We do a couple of miles up the river walk and back when my phone rings. I glance at my watch, thinking it might be my dad—sigh—or Mark, which I wouldn’t mind—but it’s neither. It’s a number I don’t recognize with the name of a cheap hotel chain underneath it.

Weird.

“Sorry,” I pant to Isolde. “I want to see who this is.”

We both come to a stop as I answer the phone.

“Hello?” I ask.

“Tristan?” comes a voice I haven’t heard in months. My stomach swoops, sinks, rolls itself right into the river next to me.

It’s Cara Sims. Aaron Sims’s sister.

“Cara,” I say. I’ve dreaded this since our first call was cut short.

I’ve also wanted it, perversely.

Not only to put me out of my misery, but because I deserve whatever she wants to say to me. It can be true a hundred times over that I had no choice that day in the forest—and it can also be true that Cara should have her nosy, boisterous, affectionate older brother alive today.

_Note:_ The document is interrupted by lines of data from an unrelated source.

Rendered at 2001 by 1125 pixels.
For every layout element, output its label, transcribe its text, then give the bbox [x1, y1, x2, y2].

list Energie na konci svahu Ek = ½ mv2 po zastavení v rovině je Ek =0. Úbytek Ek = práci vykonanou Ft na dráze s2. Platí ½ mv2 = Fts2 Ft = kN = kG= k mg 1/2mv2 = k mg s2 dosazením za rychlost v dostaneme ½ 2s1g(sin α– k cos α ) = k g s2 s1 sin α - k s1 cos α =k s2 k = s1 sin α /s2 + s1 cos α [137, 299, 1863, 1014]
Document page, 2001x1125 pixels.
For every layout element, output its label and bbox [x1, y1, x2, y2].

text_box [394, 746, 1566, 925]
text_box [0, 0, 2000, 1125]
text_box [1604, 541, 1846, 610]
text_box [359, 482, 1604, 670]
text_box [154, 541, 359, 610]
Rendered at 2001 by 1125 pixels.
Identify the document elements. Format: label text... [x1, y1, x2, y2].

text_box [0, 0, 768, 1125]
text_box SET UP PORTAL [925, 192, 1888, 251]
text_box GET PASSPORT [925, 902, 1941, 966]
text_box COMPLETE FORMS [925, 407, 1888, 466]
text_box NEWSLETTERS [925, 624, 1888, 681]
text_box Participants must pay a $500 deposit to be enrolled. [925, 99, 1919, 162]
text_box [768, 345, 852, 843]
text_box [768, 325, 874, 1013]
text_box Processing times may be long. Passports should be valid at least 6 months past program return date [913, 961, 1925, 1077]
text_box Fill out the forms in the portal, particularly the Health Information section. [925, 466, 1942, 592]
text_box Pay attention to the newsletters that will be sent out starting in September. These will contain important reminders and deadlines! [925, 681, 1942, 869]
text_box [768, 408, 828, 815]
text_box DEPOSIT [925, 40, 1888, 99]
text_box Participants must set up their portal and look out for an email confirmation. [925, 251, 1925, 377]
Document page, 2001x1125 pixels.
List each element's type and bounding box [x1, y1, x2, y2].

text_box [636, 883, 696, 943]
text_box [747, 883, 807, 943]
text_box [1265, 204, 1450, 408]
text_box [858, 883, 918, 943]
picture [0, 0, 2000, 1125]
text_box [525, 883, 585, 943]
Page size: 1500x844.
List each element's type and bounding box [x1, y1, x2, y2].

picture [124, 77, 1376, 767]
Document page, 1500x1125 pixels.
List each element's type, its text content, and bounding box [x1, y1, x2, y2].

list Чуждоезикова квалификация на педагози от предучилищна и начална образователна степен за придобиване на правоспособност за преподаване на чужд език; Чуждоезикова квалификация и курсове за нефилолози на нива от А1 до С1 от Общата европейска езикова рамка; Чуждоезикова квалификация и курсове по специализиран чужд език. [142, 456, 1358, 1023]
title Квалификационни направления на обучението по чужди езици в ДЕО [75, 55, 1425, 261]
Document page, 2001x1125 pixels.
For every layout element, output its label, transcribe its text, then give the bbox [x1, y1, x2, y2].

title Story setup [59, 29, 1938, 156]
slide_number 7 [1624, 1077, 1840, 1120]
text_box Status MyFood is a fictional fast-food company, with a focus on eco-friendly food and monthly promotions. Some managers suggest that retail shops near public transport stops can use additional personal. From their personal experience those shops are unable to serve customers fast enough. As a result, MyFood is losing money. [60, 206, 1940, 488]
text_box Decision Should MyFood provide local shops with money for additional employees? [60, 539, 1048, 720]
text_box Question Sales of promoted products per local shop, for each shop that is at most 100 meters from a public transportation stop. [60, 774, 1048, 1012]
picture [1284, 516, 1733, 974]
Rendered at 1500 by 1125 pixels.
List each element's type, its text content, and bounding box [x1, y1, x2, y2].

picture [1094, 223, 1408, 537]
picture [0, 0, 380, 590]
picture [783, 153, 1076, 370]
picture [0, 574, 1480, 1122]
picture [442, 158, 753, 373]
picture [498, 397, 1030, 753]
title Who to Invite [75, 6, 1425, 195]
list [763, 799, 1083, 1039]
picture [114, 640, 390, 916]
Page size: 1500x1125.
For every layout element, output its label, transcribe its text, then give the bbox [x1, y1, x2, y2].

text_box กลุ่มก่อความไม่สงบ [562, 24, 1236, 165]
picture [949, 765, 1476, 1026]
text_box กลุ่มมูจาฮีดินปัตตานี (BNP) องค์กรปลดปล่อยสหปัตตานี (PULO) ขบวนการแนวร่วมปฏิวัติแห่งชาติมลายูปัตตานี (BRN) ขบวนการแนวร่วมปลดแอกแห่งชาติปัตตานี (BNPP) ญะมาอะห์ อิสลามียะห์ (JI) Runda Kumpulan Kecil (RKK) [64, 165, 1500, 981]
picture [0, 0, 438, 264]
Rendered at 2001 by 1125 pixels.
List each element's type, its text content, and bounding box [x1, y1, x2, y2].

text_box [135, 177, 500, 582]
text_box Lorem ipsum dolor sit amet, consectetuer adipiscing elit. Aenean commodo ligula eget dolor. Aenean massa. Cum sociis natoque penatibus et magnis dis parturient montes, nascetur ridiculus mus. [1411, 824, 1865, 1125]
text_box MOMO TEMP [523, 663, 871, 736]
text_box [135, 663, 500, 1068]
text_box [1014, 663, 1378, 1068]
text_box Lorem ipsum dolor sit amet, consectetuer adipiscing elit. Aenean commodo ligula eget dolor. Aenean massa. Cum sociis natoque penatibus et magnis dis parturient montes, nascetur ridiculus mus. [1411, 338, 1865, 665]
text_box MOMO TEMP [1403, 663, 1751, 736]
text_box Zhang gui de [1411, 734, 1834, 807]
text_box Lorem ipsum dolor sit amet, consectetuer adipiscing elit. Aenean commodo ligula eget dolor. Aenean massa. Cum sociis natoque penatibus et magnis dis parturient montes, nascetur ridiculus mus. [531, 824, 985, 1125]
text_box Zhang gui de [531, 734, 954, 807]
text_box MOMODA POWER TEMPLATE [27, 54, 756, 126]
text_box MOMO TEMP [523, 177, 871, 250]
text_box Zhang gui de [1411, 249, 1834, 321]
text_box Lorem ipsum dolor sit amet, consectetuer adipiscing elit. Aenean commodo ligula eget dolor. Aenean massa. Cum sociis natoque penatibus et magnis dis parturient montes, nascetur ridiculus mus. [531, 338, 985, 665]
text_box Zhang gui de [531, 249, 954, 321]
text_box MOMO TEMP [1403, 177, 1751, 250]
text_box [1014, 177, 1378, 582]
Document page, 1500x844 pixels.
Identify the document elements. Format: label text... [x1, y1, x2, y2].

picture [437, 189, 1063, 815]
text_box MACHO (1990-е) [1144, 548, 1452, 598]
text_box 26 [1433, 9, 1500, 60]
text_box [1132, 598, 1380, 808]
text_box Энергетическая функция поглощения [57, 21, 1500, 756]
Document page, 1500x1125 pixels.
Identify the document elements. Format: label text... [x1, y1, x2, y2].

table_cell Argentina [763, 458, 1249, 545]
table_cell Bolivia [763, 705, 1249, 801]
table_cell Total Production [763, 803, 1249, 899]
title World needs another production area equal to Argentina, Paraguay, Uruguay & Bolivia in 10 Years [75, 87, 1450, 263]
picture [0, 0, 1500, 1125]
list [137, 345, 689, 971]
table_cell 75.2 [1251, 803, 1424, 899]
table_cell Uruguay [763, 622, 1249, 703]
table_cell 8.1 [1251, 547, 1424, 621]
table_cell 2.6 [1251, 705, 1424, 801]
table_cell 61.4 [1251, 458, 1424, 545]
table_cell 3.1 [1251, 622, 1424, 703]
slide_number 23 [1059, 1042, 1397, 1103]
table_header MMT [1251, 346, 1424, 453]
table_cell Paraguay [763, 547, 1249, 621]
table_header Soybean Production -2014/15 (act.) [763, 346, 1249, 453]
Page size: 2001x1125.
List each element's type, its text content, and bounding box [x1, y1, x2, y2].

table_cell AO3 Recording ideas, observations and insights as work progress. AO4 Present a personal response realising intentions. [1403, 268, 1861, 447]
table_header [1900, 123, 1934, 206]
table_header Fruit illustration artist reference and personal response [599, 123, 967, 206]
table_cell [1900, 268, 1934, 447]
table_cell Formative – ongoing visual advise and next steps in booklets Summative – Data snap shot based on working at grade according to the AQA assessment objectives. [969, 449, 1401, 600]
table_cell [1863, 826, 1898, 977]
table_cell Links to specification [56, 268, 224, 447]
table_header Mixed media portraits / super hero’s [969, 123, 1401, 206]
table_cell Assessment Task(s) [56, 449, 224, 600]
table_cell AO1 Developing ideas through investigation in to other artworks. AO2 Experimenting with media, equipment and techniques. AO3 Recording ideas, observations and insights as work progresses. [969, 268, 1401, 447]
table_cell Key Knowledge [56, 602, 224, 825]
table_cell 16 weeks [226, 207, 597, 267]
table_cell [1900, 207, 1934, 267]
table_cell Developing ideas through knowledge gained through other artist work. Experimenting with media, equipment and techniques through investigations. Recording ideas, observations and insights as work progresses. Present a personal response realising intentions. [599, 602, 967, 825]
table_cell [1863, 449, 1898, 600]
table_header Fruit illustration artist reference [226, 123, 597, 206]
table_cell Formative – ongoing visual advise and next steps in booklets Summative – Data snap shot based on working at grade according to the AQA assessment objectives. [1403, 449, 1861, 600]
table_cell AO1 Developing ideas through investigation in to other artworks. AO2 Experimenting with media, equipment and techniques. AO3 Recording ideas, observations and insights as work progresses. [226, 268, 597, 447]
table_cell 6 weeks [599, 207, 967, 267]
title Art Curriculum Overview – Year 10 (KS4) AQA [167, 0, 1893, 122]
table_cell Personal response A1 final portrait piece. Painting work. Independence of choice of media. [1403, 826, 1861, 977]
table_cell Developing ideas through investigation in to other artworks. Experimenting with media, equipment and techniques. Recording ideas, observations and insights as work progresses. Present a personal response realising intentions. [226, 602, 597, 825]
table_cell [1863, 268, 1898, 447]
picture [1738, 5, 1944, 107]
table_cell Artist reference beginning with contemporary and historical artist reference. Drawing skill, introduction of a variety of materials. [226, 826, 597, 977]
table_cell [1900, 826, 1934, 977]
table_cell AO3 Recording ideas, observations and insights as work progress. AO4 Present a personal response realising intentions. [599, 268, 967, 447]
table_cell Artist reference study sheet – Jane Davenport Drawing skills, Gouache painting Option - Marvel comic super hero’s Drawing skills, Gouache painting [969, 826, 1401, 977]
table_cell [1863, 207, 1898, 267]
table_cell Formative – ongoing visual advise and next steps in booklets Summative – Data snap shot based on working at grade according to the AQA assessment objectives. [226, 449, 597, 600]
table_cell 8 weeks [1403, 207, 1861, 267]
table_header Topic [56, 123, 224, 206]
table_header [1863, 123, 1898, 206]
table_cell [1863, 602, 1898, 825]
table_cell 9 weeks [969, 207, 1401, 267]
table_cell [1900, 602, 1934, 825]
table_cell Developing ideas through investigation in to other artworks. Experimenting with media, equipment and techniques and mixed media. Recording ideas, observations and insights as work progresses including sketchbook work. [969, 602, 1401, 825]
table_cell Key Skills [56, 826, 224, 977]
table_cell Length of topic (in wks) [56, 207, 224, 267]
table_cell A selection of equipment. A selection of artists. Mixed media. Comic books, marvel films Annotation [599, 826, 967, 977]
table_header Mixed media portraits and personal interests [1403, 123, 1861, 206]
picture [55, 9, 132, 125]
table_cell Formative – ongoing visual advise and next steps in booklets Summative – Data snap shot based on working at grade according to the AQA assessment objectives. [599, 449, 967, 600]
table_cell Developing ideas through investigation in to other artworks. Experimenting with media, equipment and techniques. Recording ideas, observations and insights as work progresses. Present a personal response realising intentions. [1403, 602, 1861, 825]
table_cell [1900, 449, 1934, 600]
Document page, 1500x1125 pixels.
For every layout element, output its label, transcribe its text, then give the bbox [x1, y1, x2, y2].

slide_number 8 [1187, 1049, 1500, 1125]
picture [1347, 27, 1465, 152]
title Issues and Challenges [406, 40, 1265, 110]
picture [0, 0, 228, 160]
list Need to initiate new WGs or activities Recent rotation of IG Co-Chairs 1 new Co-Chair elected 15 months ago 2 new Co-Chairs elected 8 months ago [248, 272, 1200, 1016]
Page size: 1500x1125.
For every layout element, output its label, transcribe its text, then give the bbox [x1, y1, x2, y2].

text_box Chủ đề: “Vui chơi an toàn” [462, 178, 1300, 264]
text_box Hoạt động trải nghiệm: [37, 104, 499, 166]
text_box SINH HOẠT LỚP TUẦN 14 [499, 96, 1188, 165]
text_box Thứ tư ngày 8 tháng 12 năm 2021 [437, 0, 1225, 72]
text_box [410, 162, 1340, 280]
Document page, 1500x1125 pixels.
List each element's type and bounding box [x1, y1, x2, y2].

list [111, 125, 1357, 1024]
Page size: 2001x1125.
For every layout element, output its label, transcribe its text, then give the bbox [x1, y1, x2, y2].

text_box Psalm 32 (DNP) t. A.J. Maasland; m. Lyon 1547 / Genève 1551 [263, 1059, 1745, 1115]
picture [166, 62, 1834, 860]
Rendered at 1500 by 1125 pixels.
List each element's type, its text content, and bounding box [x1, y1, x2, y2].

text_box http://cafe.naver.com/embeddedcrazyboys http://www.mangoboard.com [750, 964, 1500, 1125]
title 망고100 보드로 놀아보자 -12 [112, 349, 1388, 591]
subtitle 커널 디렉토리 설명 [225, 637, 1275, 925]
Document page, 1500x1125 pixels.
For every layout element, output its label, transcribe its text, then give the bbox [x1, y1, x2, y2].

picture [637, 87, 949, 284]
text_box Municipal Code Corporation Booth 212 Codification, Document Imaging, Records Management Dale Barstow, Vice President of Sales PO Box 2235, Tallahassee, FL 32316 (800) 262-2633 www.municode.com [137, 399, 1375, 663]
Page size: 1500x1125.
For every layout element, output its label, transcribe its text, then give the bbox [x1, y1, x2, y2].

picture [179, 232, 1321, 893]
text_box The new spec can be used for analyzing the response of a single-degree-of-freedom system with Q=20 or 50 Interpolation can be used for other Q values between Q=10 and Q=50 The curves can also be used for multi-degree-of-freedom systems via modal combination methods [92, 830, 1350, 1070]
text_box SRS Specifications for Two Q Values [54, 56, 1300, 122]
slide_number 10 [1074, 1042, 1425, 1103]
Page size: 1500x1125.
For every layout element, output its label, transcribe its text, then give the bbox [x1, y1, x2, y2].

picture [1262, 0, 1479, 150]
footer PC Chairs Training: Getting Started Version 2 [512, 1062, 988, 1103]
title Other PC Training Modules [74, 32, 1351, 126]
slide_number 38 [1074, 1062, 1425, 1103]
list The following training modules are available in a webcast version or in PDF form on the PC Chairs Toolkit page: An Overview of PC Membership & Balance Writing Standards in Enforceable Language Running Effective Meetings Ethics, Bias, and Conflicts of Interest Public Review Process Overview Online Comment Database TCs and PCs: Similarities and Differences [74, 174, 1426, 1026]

Isolde is looking at me, and I cup my hand over the phone. “It’s Sims’s sister,” I say as quietly as I can. “I’m sorry.”

Don’t be sorry, she mouths, her eyes soft.I can run back on my own?

“No, Isolde—” Fuck. A good former lover and present-day…bed-sharer wouldn’t let her go back alone. Also Mark would kill me.

But it’s broad daylight and also it’s Isolde, who’s kicked my ass with nothing but a rubber knife. She’ll be safer than most men twice her size would be.

She’s waited politely, too well-bred to just jog off, even though I can see she wants to. “Okay,” I say, sotto voce. “I’ll be right behind you.”

She nods, gives me an encouraging smile, and then starts jogging ahead, her braid bouncing against her shoulder and her ass moving temptingly in her tight leggings.

“I’m sorry, are you still there? I was with someone, but she’s gone now.”

“I’m here,” Cara says. She sounds brittle, tired. “I’m sorry it took me so long to call. I’ve been trying to find a place to lie low.”

I start walking in the direction of the penthouse. Isolde’s already out of sight. “Are you okay? Do you need help?”

Cara’s laugh disturbs me. It’s caustic. Utterly devoid of hope. “I don’t think anyone can help me.”

“Cara, just tell me where you are and what’s going on.” I look at my watch. “I’m in Serbia now, but I can?—”

“Aaron spent so much time trying to save me,” she says, ignoring me. “And I didn’t need it then, not really. Yeah, I had shitty boyfriends and got in some trouble, but it was all… Well, I had control over it, you know? And now the one time I don’t have it under control, when I wish he would come save me, he’s not here. And it’s his fault.”

I don’t really understand what she’s saying, but I feel the need to tell her how much Aaron loved her and worried over her since he can’t do it himself. Since I killed him. “Cara, Aaron cared so much—and I’ll never be able to say I’m sorry enough for what happened?—”

“Tristan, you’re not the reason he’s dead.”